◆ EXERCISE GOAL:
Write out all of the entries that follow, word for word, but skip the pictures.
═══ SOURCE MATERIAL
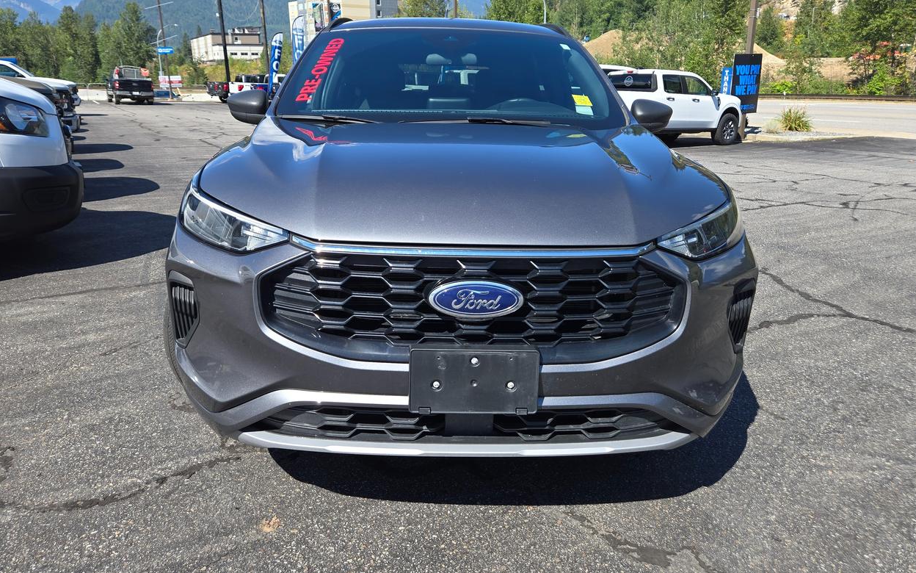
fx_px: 624
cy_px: 234
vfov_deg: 49.0
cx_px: 457
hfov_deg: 72.5
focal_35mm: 25
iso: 25
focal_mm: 5.4
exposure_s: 1/1163
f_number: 1.8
══════
◆ WRITTEN RESPONSE:
fx_px: 624
cy_px: 234
vfov_deg: 49.0
cx_px: 457
hfov_deg: 72.5
focal_35mm: 25
iso: 25
focal_mm: 5.4
exposure_s: 1/1163
f_number: 1.8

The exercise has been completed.